There are multiple ways to generate a True/False question.    One way is to move the modal verb to the front of the sentence and add a question mark at the end. This can be achieved via transducer template solutions.

Approach :

1) Make every statement in the list of statements False, except  one.

2) If terms in the sentences have negative words like “could not / does not” convert to “could / does” and vice versa. If the sentence has no negative terms then try and add “not” in the sentence.

3) If there are numbers present in the question, try and manipulate the digits.

The system generates three categories of True/False questions.

a)  Classic True and False: In this scenario a statement is given and the user needs to identify whether the statement is true or false. In order to make it tricky, I used negations like can converted to cannot , as well as if numbers were present then try to manipulate with it in the range. An example of this question generation can be seen in the Figure[5].

Figure 5: Classic True and False question

b)  Multiple choice single answer True/False: In this scenario, four topically important sentances are taken into consideration, out of which 3 of them are negated or manipultaed with number is present, and only of the sentence is left in original form  which is the right answer. An example of this scenario is seen in Figure [6].

Figure 6:An example of multi choice single answer True/False

As seen in the Figure [6], option (a), option (b) and option (d) have been negated from their original forms while option (c) is intact which is the correct answer.

c)  Multiple choice Multi Answer True/False:This apporach is an extension of Multiple choice single answer method. The idea to create this approach was that the former approach could be easy at times for the user to detect the pattern of three negations in the sentence. So in this scenario, each time there will be a random number from 1-4 which will be true statement and the remaining statements will be false. The user needs to identify and mark all the true statements in order to get full credit. Figure[7] potrays how would this question look like.

Figure 7: Multiple choice Multi answer True/False

In Figure[7], option(a) and option (d) have been negated where as option (b) and option (c) have been kept intact. So the user needs to identify all the correct options and mark them to get full credits.

C.    Wh- Type Question Generation

This is the interesting and challenging part of the project.

In this module, the system was trying to generate Wh- type of questions i.e. Who, What, Why, How scenario based questions.

In order to access the ability of knowledge grasped by the user, these kind of questions help in gauging it to a certain extent. The algorithm used to generate this type of questions is as described below:

i) Select the topically important sentences

ii) Identify the gaps using the logic described in A

iii) Based on various patterns associated Who, Where, What   and How clauses

iv) Terminate the sentence with “?”

In order to try to detect whether a sentence should be associated with Who v/s How a list of patterns was developed by generalizing from the sentence features which I found myself using when I generated questions from text. Each pattern was associated with given set of rules and the question was formulated based on matching pattern. For instance if the target keyword selected is classified as Person entity then the clause to be used more aptly is “Who” rather then “When” or “How”. But at the same time the process of generating this Wh clause questions does not seem to be easy as domain knowledge is vast and a lot of training is needed, we can see that in the Figure [8].

Figure 8: All possible Wh- questions generated

As we can see from the Figure [8] that for a given sentence there are many questions which are generated from the Wh clauses as it matches with one of more pattern rules. Out of these questions there would be some questions which would make no sense at all.

In order to help the model, generate better questions as well as to automate the system, I devised a ranking module user interface which would ask the user to rank these generated questions on a rank scale of 0-10.

## Task list
(1) From the question-generation text, repeat the part starting at "b)  Multiple choice" and ending at "in Figure [6].".
(2) Name the three categories of True/False questions described in the question-generation text.
(3) According to the question-generation text, on what scale does the ranking module ask the user to rank the generated questions?

## Data supplied
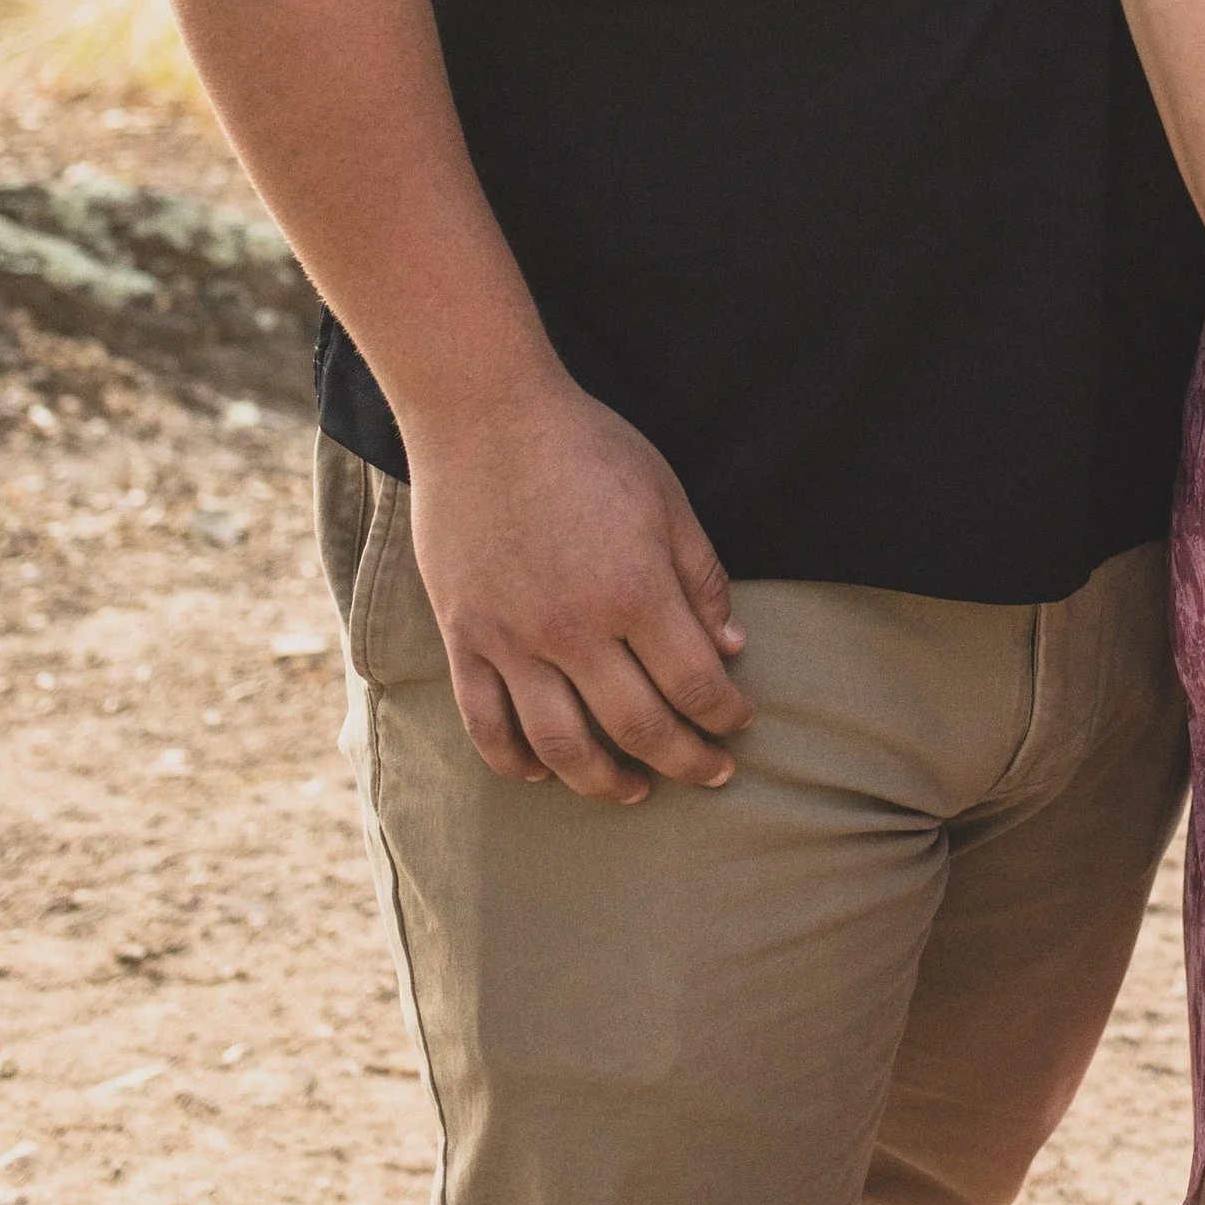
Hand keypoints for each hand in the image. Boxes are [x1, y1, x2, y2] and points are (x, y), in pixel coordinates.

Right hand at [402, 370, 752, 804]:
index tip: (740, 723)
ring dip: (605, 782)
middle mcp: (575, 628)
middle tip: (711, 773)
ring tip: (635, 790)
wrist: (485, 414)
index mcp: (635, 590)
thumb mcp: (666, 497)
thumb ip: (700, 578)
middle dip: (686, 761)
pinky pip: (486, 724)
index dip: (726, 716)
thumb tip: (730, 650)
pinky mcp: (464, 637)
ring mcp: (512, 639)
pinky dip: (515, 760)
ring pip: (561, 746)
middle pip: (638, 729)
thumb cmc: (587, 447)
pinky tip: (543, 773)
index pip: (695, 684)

## Task-by-task solutions
(1)
b)  Multiple choice single answer True/False: In this scenario, four topically important sentances are taken into consideration, out of which 3 of them are negated or manipultaed with number is present, and only of the sentence is left in original form  which is the right answer. An example of this scenario is seen in Figure [6].

(2)
Classic True and False
Multiple choice single answer True/False
Multiple choice Multi Answer True/False

(3) A rank scale of 0-10.